Without use of derivatives, prove that function $(1+x^p)^{1/p}$ is convex for $p\geq 1.$
Attempt. The result is obvious for $p=1$, since function $x+1$ is affine. For $p>1$, functions $1,~x^p$ are both convex and $x\mapsto \sqrt[p]{x}$ is increasing but not convex (if fact it is concave), in order to use the composition theorem:
$$(convex ~\&~ increasing)\circ convex=convex.$$
Regarding the definition, due to the function being continuous, it is enough to prove mid-point convexity.
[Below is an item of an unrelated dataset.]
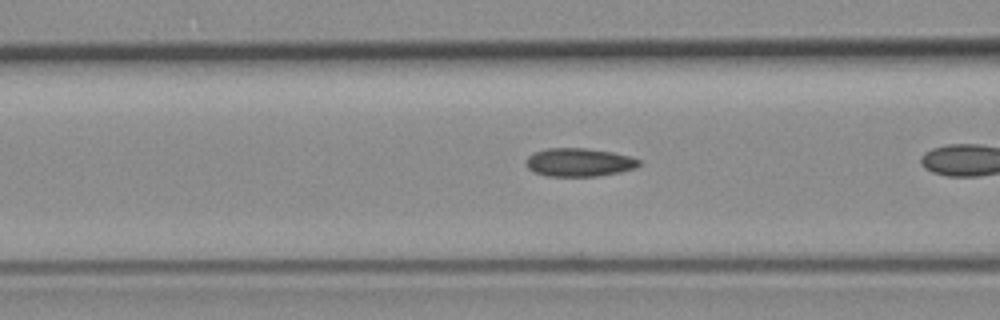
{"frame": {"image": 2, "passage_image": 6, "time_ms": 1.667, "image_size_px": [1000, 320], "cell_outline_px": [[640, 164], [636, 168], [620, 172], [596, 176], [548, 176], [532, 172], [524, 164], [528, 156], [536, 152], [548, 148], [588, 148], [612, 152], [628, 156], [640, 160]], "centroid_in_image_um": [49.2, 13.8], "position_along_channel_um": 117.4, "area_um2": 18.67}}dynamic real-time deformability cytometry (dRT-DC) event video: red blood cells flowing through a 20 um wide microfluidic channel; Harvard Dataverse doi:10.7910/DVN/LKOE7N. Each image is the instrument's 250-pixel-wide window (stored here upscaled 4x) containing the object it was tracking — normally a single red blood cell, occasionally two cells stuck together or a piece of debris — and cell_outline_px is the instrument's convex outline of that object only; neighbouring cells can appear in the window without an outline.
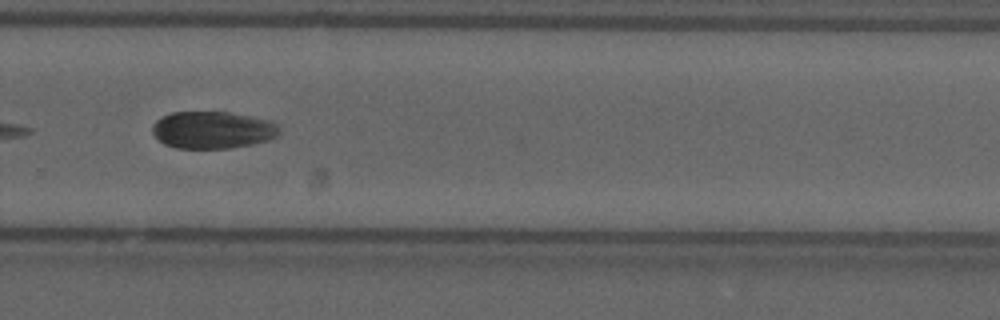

We have to prove that for all $x,~y:$
$$\left(1+\left(\frac{x+y}{2}\right)^p\right)^{1/p}\leqslant\frac{(1+x^p)^{1/p}+(1+y^p)^{1/p}}{2}$$
which after some basic calculations leads to:
$$2^p+2^{p-1}(x+y)^p\leqslant \big((1+x^p)^{1/p}+(1+y^p)^{1/p}\big)^p.$$
How could one procceed?
Thanks in advance.
Let us show mid-point convexity, which is equivalent to convexity for continuous $f$. (In fact, the method can establish convexity as well.) Let $x,y\ge 0$ be given and let $\mathbf a, \mathbf b\in \Bbb R^2$ be $$ \mathbf a = (1,x)\ \ \ \text{ and } \ \ \ \mathbf b=(1,y). $$ If we denote $\|(x_1,x_2)\|_p =(x_1^p+x_2^p)^{\frac1{p}}$ by $p$-norm on $\mathbb R^2$, then Minkowski's inequality says that it holds $$ \left\|\frac{\mathbf a+ \mathbf b}{2}\right\|_p\ \le \frac12\|\mathbf a\|_p +\frac12 \|\mathbf b\|_p. $$ Since $\frac12(\mathbf a+\mathbf b) = (1,\frac{x+y}2)$, it follows that $$ \left(1+\left(\frac{x+y}2\right)^p\right)^{1/p}\le \frac12\left(1+x^p\right)^{1/p}+ \frac12\left(1+y^p\right)^{1/p}, $$ that is, $$ f\left(\frac{x+y}2\right)\le \frac{f(x)+f(y)}2. $$ This implies $f$ is a convex function.